Despite the best of intentions, the bi-monthly release of fish into Daming Lake in Jinan, Shandong has resulted in an ecological disaster, with upwards of 50 kilograms of dead fish collected from the lake each day.
The lake has become a popular place to perform the traditional Buddhist ritual of fangsheng (放生), whereby animals are rescued from captivity and released back into the natural environment to signify harmony with nature.
Performed on the first and 15th day of each lunar month, residents spend thousands of yuan to purchase live fish and release them into Daming Lake. Approximately 20,000 fish, weighing 5,000 kilograms are released into the lake each month.
Park official Su Jian said some 60 to 70 percent of the fish released into the lake don’t survive because they aren’t indigenous species and cannot adapt to the local environment:
About 50 kilograms of dead fish have to be removed from the lake on a daily basis.

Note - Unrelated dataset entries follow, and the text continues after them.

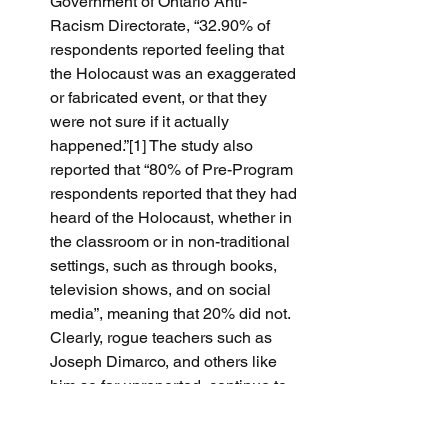
Government of Ontario Anti-
Racism Directorate, “32.90% of 
respondents reported feeling that 
the Holocaust was an exaggerated 
or fabricated event, or that they 
were not sure if it actually 
happened.”[1] The study also 
reported that “80% of Pre-Program 
respondents reported that they had 
heard of the Holocaust, whether in 
the classroom or in non-traditional 
settings, such as through books, 
television shows, and on social 
media”, meaning that 20% did not.  
Clearly, rogue teachers such as 
Joseph Dimarco, and others like 
him so far unreported, continue to 
have a large and receptive 
audience for their poison.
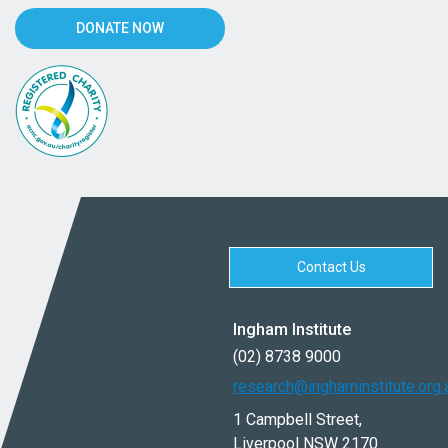
DONATE NOW
Contact Us
Ingham Institute
(02) 8738 9000
research@inghaminstitute.org.
1 Campbell Street,
Liverpool NSW 2170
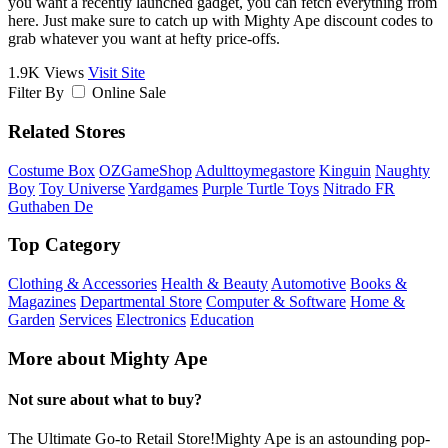
you want a recently launched gadget, you can fetch everything from
here. Just make sure to catch up with Mighty Ape discount codes to
grab whatever you want at hefty price-offs.
1.9K Views
Visit Site
Filter By
Online Sale
Related Stores
Costume Box
OZGameShop
Adulttoymegastore
Kinguin
Naughty
Boy
Toy Universe
Yardgames
Purple Turtle Toys
Nitrado FR
Guthaben De
Top Category
Clothing & Accessories
Health & Beauty
Automotive
Books &
Magazines
Departmental Store
Computer & Software
Home &
Garden
Services
Electronics
Education
More about Mighty Ape
Not sure about what to buy?
The Ultimate Go-to Retail Store!Mighty Ape is an astounding pop-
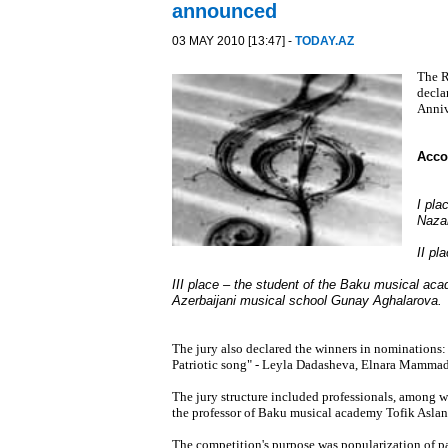
announced
03 MAY 2010 [13:47] -
TODAY.AZ
The R
decla
Anniv
Accor
I pla
Naza
II pl
III place – the student of the Baku musical ac
Azerbaijani musical school Gunay Aghalarova.
The jury also declared the winners in nominations:
Patriotic song" - Leyla Dadasheva, Elnara Mammad
The jury structure included professionals, among w
the professor of Baku musical academy Tofik Aslano
The competition's purpose was popularization of pat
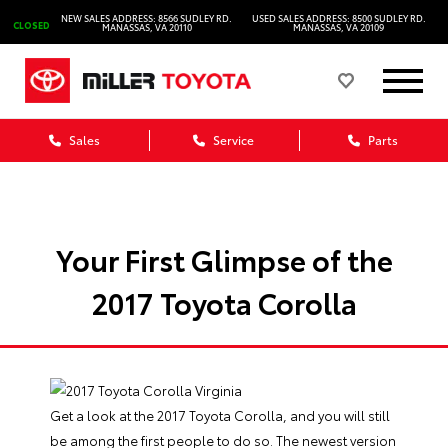
NEW SALES ADDRESS: 8566 SUDLEY RD.
USED SALES ADDRESS: 8500 SUDLEY RD.
CLOSED
MANASSAS, VA 20110
MANASSAS, VA 20109
Sales
Service
Parts
Your First Glimpse of the
2017 Toyota Corolla
Get a look at the 2017
Toyota Corolla
, and you will still
be among the first people to do so. The newest version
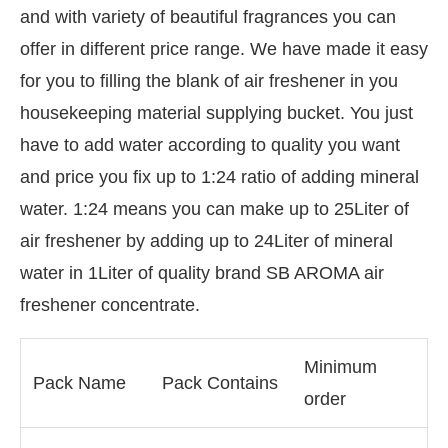
and with variety of beautiful fragrances you can
offer in different price range. We have made it easy
for you to filling the blank of air freshener in you
housekeeping material supplying bucket. You just
have to add water according to quality you want
and price you fix up to 1:24 ratio of adding mineral
water. 1:24 means you can make up to 25Liter of
air freshener by adding up to 24Liter of mineral
water in 1Liter of quality brand SB AROMA air
freshener concentrate.
Minimum
Pack Name
Pack Contains
order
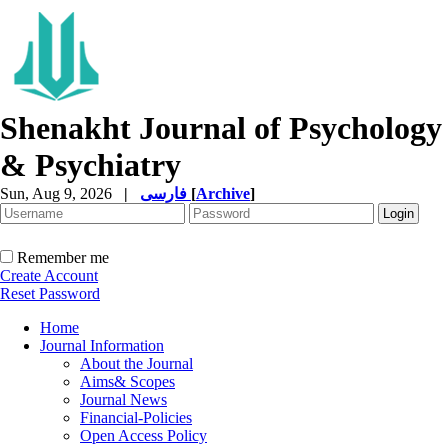
Shenakht Journal of Psychology
& Psychiatry
Sun, Aug 9, 2026
|
فارسی
[
Archive
]
Remember me
Create Account
Reset Password
Home
Journal Information
About the Journal
Aims& Scopes
Journal News
Financial-Policies
Open Access Policy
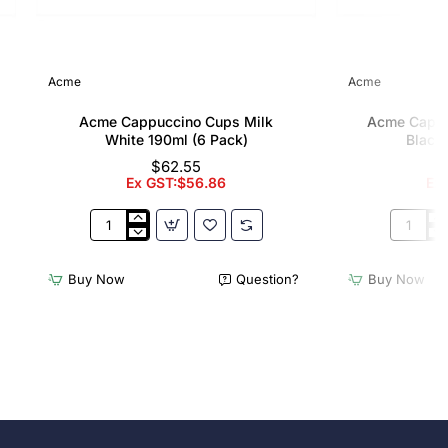
Acme
Acme
Acme Cappuccino Cups Milk
Acme Cappu
White 190ml (6 Pack)
Black 
$62.55
Ex GST:$56.86
Ex
Acme
Acme
Cappuccino
Cappucc
Cups
Cups
Buy Now
Question?
Buy Now
Milk
Penguin
White
Black
190ml
190ml
(6
(6
Pack)
Pack)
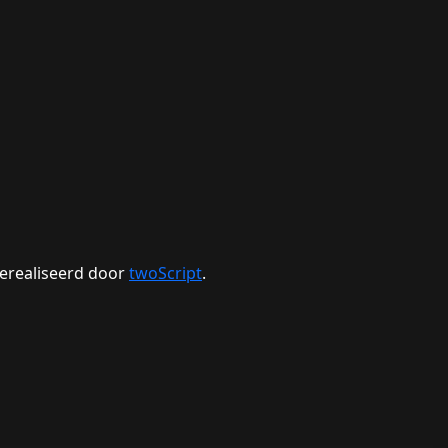
erealiseerd door
twoScript
.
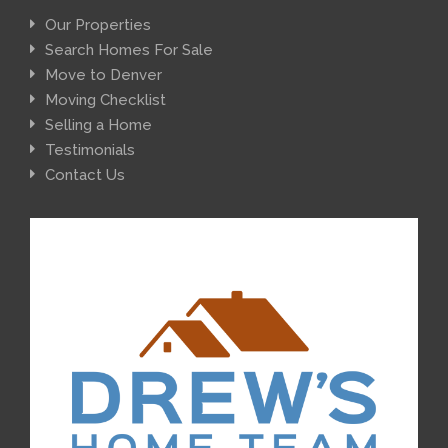
Our Properties
Search Homes For Sale
Move to Denver
Moving Checklist
Selling a Home
Testimonials
Contact Us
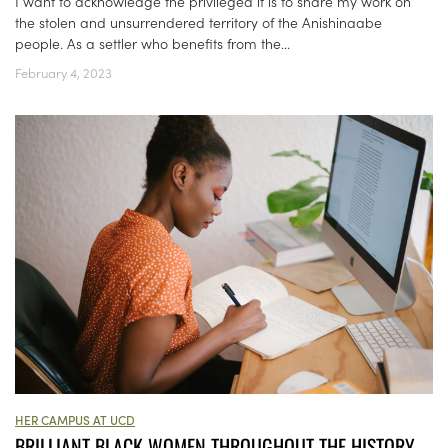
I want to acknowledge the privileged it is to share my work on
the stolen and unsurrendered territory of the Anishinaabe
people. As a settler who benefits from the...
February 4, 2023
HER CAMPUS AT UCD
BRILLIANT BLACK WOMEN THROUGHOUT THE HISTORY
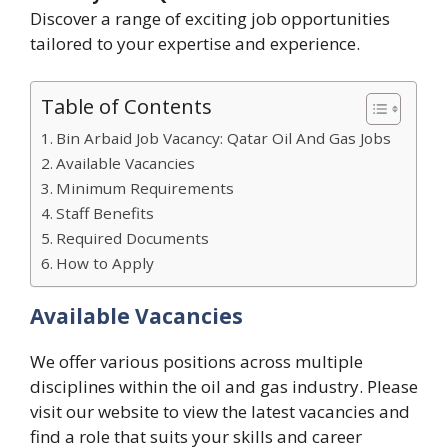
Discover a range of exciting job opportunities
tailored to your expertise and experience.
Table of Contents
Bin Arbaid Job Vacancy: Qatar Oil And Gas Jobs
Available Vacancies
Minimum Requirements
Staff Benefits
Required Documents
How to Apply
Available Vacancies
We offer various positions across multiple
disciplines within the oil and gas industry. Please
visit our website to view the latest vacancies and
find a role that suits your skills and career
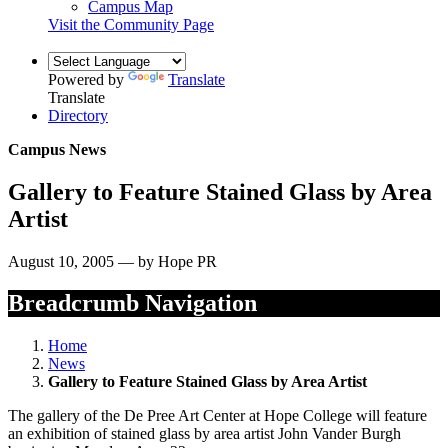
Campus Map
Visit the Community Page
Powered by
Translate
Translate
Directory
Campus News
Gallery to Feature Stained Glass by Area
Artist
August 10, 2005 — by Hope PR
Breadcrumb Navigation
Home
News
Gallery to Feature Stained Glass by Area Artist
The gallery of the De Pree Art Center at Hope College will feature
an exhibition of stained glass by area artist John Vander Burgh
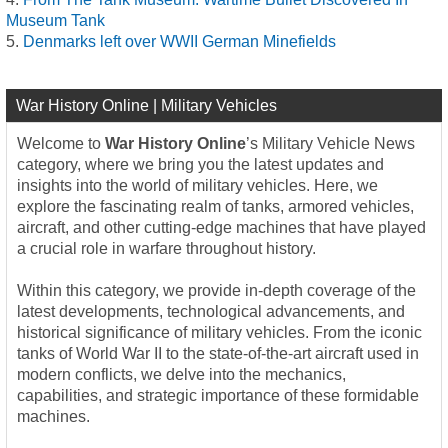
Museum Tank
Denmarks left over WWII German Minefields
War History Online | Military Vehicles
Welcome to
War History Online
’s Military Vehicle News
category, where we bring you the latest updates and
insights into the world of military vehicles. Here, we
explore the fascinating realm of tanks, armored vehicles,
aircraft, and other cutting-edge machines that have played
a crucial role in warfare throughout history.
Within this category, we provide in-depth coverage of the
latest developments, technological advancements, and
historical significance of military vehicles. From the iconic
tanks of World War II to the state-of-the-art aircraft used in
modern conflicts, we delve into the mechanics,
capabilities, and strategic importance of these formidable
machines.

On some days, the amount is close to 100 kilograms. In a month, we collect an average of about 1,500 kilograms of dead fish.
Fish aren’t the only concern. The lake’s lotus fields are being decimated, and the local wildlife is quickly disappearing. Park Director, Yang Junguo, warned of a complete collapse of the lake ecosystem. According to Yang, local wildlife like prawns, rock turtles, and water rats are quickly disappearing, while non-local wildlife like catfish, frogs, and eels are now appearing in greater numbers.
Perhaps most alarming is the emergence of online photos of residents releasing snapping turtles into the lake. Snapping turtles are not indigenous to Daming Lake, and have no known predators in the habitat, only increasing the probability of the ecosystem’s collapse.
Last week local officials started to discourage residents from releasing wildlife into the lake, however the damage at this point seems irreparable.